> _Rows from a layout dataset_
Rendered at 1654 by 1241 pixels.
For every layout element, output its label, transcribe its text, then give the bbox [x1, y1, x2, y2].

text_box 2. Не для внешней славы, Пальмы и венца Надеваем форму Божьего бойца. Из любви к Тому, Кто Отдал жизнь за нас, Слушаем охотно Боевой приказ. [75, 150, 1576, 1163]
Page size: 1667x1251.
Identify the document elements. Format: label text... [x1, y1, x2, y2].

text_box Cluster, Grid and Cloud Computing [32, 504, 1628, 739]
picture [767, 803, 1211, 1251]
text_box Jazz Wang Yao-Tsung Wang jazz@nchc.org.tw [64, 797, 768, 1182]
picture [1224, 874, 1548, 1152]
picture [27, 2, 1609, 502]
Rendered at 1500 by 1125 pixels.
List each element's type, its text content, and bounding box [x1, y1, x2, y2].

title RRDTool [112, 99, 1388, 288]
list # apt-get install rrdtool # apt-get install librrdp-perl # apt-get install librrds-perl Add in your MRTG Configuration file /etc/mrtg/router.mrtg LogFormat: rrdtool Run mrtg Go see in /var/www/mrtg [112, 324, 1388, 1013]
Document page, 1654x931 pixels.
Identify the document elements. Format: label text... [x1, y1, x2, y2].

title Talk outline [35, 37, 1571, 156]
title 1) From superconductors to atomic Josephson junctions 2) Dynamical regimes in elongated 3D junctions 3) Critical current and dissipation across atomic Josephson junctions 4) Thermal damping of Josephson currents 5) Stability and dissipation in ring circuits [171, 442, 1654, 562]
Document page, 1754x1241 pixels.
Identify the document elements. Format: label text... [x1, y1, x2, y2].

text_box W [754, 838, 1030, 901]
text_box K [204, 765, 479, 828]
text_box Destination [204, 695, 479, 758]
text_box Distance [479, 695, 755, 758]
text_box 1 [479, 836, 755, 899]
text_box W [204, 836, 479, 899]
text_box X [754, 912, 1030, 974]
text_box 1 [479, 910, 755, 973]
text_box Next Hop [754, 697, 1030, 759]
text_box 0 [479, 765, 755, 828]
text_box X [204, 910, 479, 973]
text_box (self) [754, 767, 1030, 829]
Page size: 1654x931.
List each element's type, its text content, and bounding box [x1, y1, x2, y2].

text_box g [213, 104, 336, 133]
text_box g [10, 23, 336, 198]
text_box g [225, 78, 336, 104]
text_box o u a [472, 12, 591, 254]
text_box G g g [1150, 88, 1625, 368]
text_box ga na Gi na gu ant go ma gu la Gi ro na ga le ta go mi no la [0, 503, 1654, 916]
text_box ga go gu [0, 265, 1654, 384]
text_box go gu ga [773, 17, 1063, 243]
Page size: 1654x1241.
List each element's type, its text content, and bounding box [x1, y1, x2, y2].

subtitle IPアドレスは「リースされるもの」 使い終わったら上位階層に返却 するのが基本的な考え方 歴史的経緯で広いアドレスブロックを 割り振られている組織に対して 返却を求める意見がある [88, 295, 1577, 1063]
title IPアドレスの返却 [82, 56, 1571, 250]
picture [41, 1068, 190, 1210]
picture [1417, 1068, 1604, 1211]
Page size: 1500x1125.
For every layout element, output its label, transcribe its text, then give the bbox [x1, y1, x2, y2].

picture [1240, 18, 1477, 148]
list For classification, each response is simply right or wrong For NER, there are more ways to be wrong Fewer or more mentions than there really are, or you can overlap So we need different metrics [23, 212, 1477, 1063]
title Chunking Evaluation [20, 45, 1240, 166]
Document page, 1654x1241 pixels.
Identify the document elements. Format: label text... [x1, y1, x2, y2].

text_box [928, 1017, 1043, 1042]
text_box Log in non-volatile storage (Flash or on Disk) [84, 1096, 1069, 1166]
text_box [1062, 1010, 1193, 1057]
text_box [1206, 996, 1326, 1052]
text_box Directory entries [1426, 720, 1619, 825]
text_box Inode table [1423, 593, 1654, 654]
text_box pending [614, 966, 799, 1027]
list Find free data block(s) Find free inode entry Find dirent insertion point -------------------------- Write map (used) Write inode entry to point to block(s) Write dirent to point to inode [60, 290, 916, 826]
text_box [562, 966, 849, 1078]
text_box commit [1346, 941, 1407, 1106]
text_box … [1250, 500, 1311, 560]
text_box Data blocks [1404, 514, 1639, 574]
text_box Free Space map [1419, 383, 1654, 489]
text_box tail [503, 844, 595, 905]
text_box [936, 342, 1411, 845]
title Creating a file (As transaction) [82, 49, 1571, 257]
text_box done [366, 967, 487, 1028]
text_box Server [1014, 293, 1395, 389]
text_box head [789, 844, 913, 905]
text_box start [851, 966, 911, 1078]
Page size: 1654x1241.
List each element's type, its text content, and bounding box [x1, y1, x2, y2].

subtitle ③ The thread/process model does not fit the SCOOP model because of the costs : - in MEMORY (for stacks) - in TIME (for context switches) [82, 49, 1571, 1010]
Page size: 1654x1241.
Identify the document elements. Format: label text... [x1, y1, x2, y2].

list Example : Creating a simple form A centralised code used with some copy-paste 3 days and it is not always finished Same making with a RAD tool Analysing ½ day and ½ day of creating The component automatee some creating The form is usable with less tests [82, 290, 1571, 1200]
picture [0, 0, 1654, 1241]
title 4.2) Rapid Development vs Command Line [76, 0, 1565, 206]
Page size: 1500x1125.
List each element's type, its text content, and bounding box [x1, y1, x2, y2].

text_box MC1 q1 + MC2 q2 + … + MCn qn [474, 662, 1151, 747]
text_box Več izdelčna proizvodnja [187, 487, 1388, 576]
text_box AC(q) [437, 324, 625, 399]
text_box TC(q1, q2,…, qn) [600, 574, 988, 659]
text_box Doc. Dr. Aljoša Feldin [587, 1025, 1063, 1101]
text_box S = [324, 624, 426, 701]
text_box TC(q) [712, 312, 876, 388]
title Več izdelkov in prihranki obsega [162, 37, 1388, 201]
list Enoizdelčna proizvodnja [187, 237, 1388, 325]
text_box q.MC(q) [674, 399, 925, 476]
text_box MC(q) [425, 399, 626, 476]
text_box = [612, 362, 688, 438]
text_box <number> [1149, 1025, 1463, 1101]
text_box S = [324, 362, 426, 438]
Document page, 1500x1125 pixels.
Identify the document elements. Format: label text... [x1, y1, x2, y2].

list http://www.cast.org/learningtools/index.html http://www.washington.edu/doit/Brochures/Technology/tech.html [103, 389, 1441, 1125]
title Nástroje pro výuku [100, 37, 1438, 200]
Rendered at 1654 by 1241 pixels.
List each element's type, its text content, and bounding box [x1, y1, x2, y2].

> _Your task_
Rewrite everything from the start of the rows down to and including the line containing "picture [27, 2, 1609, 502]", swapping "layout element" for "page element" and leaving all else unchanged.

> _Exercise solution_
Rendered at 1654 by 1241 pixels.
For every page element, output its label, transcribe its text, then give the bbox [x1, y1, x2, y2].

text_box 2. Не для внешней славы, Пальмы и венца Надеваем форму Божьего бойца. Из любви к Тому, Кто Отдал жизнь за нас, Слушаем охотно Боевой приказ. [75, 150, 1576, 1163]
Page size: 1667x1251.
Identify the document elements. Format: label text... [x1, y1, x2, y2].

text_box Cluster, Grid and Cloud Computing [32, 504, 1628, 739]
picture [767, 803, 1211, 1251]
text_box Jazz Wang Yao-Tsung Wang jazz@nchc.org.tw [64, 797, 768, 1182]
picture [1224, 874, 1548, 1152]
picture [27, 2, 1609, 502]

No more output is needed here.